Aunt Cordelia read the names with me and commented upon the personalities. “That girl had a way with words when she was no more than six; she’s published three volumes of poetry so far. I’m not surprised; I recognized her gift.” Or, “Now that one was bound for trouble from the first. She was boy crazy before she was quite aware that there were two sexes.”
She remembered them all; she had indicated the universities to which some of them had gone, the careers many of them had followed, the persons they had married. The word “deceased” was written after many names. “Kilpin, Agnes—deceased,” I read on a late roster.
As autumn approached that year everyone supposed that Aunt Cordelia would be very sad. It was the first September since she was six years old that she had not entered a classroom either as a student or a teacher. “She will be lost,” the family feared. “She will be heartsick and lonely.”
But Aunt Cordelia didn’t seem heartsick. “When the first day of school comes this September,” she told me, “I intend to stand qu
ietly in the sunlight and lay my hands on the bark of one of the tallest trees. I’ll say to myself, ‘Well, good! Now that part of my life is finished. ’ And after that I may gather an armful of autumn flowers, and I’ll move slowly while I do it and breathe deeply of good, clean air that is free of chalk dust.
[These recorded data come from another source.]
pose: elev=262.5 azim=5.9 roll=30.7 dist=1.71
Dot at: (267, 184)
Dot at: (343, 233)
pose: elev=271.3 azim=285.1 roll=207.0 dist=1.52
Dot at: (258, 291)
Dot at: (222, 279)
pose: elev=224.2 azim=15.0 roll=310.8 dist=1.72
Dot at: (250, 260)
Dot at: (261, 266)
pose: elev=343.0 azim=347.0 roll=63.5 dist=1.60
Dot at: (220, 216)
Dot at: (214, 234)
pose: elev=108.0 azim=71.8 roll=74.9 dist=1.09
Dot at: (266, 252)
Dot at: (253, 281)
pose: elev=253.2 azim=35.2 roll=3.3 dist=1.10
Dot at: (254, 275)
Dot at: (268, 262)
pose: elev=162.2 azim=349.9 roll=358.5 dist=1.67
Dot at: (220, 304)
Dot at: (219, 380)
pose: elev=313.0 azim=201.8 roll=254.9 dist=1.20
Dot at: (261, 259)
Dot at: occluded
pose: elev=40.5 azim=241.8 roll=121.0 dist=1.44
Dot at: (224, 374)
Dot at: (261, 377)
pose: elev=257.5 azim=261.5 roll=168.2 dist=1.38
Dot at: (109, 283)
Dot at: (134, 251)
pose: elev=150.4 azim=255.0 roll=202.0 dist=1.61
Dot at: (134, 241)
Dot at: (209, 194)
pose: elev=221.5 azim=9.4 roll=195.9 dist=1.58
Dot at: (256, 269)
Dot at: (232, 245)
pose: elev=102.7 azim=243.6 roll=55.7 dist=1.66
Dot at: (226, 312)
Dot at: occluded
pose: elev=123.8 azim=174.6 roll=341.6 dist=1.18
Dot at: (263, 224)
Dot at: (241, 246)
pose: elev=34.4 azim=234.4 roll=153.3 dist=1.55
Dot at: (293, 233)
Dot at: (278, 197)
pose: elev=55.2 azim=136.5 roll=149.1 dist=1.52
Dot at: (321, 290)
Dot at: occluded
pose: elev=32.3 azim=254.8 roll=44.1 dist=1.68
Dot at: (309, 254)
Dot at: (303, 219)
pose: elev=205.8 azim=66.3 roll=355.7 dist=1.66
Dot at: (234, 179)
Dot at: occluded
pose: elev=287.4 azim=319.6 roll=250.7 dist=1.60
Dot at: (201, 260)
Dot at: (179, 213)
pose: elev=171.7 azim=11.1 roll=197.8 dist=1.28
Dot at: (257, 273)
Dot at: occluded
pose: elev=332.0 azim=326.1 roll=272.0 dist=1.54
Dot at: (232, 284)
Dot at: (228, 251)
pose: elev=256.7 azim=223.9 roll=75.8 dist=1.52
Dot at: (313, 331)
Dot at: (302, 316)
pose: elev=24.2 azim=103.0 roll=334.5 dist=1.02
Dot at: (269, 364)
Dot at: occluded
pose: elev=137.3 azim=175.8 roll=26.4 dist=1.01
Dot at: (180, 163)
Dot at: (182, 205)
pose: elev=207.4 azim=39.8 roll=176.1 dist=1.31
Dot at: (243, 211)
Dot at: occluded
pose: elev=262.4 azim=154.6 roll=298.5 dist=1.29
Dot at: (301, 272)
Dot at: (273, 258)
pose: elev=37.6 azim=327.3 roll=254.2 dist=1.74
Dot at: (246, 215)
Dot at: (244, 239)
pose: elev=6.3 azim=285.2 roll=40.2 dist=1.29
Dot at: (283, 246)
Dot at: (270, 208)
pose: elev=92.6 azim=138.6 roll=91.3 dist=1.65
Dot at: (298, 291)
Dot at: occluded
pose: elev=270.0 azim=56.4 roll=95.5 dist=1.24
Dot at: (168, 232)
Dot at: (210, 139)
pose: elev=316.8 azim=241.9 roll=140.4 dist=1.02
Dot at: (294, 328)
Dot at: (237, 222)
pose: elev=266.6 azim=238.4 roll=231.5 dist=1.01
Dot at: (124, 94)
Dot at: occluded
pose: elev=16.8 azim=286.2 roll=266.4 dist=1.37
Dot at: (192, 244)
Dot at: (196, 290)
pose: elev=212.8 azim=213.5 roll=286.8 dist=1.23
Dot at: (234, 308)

Maybe I’ll make peach preserves in the afternoon or reread a few chapters of Pride and Prejudice; I may take a long walk in the woods or call on Helen Trevort or Cora Peters. I may fix a nice dinner for Jonathan and Katy Eltwing. Whatever I do, it will be as I please, and I intend to savor every minute of it.”
Aunt Cordelia didn’t talk like that ordinarily. She seemed to be anticipating her freedom in September, and yet I couldn’t quite believe it. It struck me uncomfortably that if it were true, she might be also anticipating the fact that she was getting rid of me as well as the labor and problems and smells of a country classroom. She hadn’t once mentioned my leaving her—no little moan for Julie.
I had overheard remarks that summer. “Being responsible for an adolescent is too much; Cordelia has done her share.” And again, “Julie is a dear child, but—well, you know—temperamental, a bit headstrong, impetuous. And there will be the boy problem before long and all the turmoil of growing up. It’s too much to ask of Cordelia now that she is getting old.”
And so, in spite of all the plans I had for the years in high school, I felt a wave of wistfulness. Aunt Cordelia was waiting to be free of me, perhaps was good and tired of me. It hurt. I couldn’t help it; it bothered me.
Of course I was eager to go home. In my desk drawers were little calendars that I had made from time to time, with notations of the number of years, months, and days until I would be old enough to be free of Aunt Cordelia’s lectures, her stern routine of duties, her authoritarian attitude. I had long looked forward to the day when I would no longer be a “country girl,” when I would be living with a parent rather than an elderly aunt not too much admired by many of my peers, when I would have Laura’s old room where I could look out over the flower garden that seemed to evoke Mother’s presence.